## Study questions
a. According to the forum thread on reducing compression for turbo use, what is the most cost-effective way to lower compression?
b. From the forum thread on reducing compression for turbo use, reproduce word for word the stretch from "# Reducing compression" through "cost effective way?".

*** Document section

# Reducing compression for turbo use.



## Roop (Sep 5, 2003)

Whats a) the best way of reducing cylinder compression prior to fitting a turbo to a normally aspsirated engine and b) what's the most cost effective way?


----------



## TheVodKA (Sep 19, 2002)

Best way: Getting lower comp pistons

Most effective way: Thicker Headgasket


----------



## holy200sx (Jan 8, 2003)

lol, if you get really balsy.. and im talking like.. super god ultra balsy..

get a CNC machene to duplicate the head gasket, and print it out in 1/2" stainless steel, then put a head gasket on top of it, and one on bottom... then you can have one stroker GA.


----------



## rios (Jun 10, 2002)

holy200sx said:


> *lol, if you get really balsy.. and im talking like.. super god ultra balsy..
> 
> get a CNC machene to duplicate the head gasket, and print it out in 1/2" stainless steel, then put a head gasket on top of it, and one on bottom... then you can have one stroker GA. *


vhat? is this true or is this some sort of farce?


----------



## holy200sx (Jan 8, 2003)

think about it.. you are making more space inbetween the piston and head.. maybe not 1/2 inch.. but lower comp pistons are simply shorter pistons.. but. its down to a MUCH more presice measure... as far as it being a stroker... lol.. technically speaking.. it would be a bigger combustion chamber.


----------



## Roop (Sep 5, 2003)

Welll, from a practical point of view two head gaskets would be simple AND cheap but I feel uneasy about the flexible element of a double thickness gasket. Is it more prone to leaking?
I can get metal laser cut. The only snag is finding the right thickness and metal (aliuminium/copper).
And to my next question: what thickness head 'gasket' gives the appropriate compression reduction? And while I'm at it; what is the appropriate compression reduction? Is there some mathematical formula or summin'??


----------



## chimmike (Oct 17, 2002)

if you have a pulsar, SR20DE, a GTiR Pulsar, you've got 8.3:1 compression, iirc....or is it 8.5:1? Either way, you don't need to be reducing compression for turbo.


----------



## javierb14 (Jul 9, 2002)

*Tuning is very important*

on the topic of compression ratios and high whp.....my next motor will most likely be a high compression turbo motor 

this is 10:1 b18 with a SC61(big T3/T4). it made 520whp at 25psi...tuned by tony at jotech motorsports. it also did 372whp and 231wtq at 9psi on pump gas, which is 93 octane in Tx. enjoy

right click, save as 

dyno run

running a supra: 
[email protected]=520whp 225/50-15's DR's 
[email protected]=520-540whp 

run 1

run 2

oh ya, its a 10sec street car too


----------



## Roop (Sep 5, 2003)

so how do you stop pre ignition at those pressure ratios on 'pump gas'. And does'nt it knock the bottom ends out? Do you need to consider a stronger crank if you turbo a factory N/A engine???


----------



## javierb14 (Jul 9, 2002)

very conservative tune.


----------



## holy200sx (Jan 8, 2003)

god with those high comps.. do you still use a high rev limiter?... i would think you would keep it low eh?


----------

******
*** Dataset records

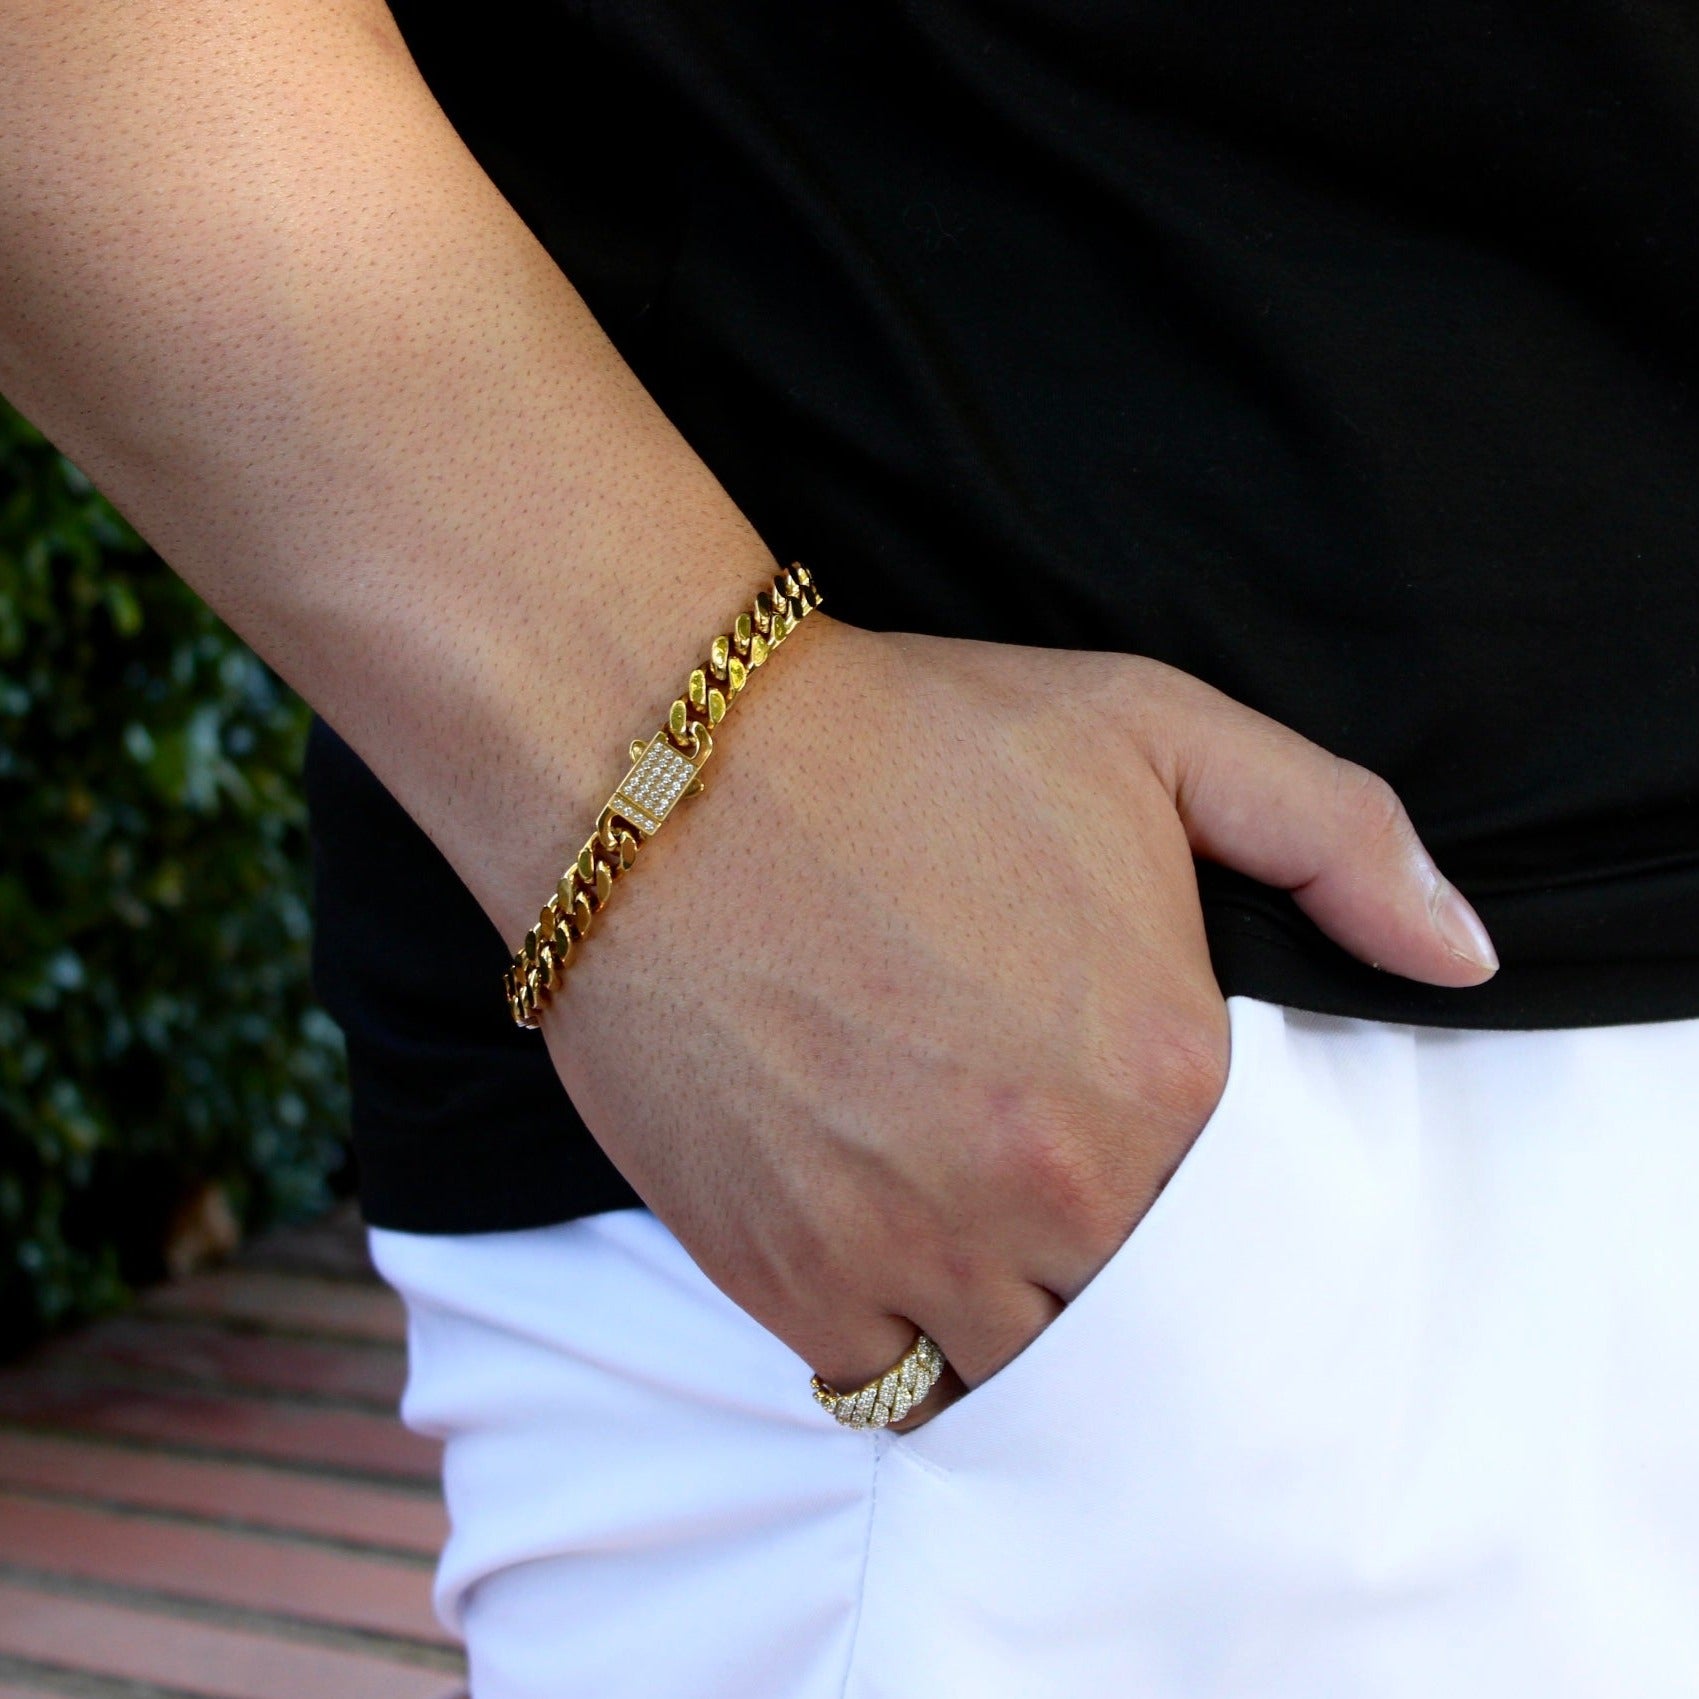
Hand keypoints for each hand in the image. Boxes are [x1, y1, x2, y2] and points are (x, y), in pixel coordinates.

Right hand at [536, 614, 1496, 1429]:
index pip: (1252, 1222)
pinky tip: (893, 1242)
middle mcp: (1050, 1185)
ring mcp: (913, 1245)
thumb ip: (1338, 836)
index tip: (1153, 1143)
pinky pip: (885, 1378)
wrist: (663, 773)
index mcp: (1163, 1072)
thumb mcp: (1153, 726)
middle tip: (1058, 1177)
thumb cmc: (907, 739)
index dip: (1208, 1190)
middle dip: (1115, 1259)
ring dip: (1016, 1310)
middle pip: (1140, 1311)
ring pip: (1022, 1368)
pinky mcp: (786, 1274)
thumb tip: (1460, 957)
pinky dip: (902, 1333)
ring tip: (979, 1216)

******

## Outputs in order
a. A thicker head gasket.

b.
# Reducing compression for turbo use.



## Roop (Sep 5, 2003)

Whats a) the best way of reducing cylinder compression prior to fitting a turbo to a normally aspsirated engine and b) what's the most cost effective way?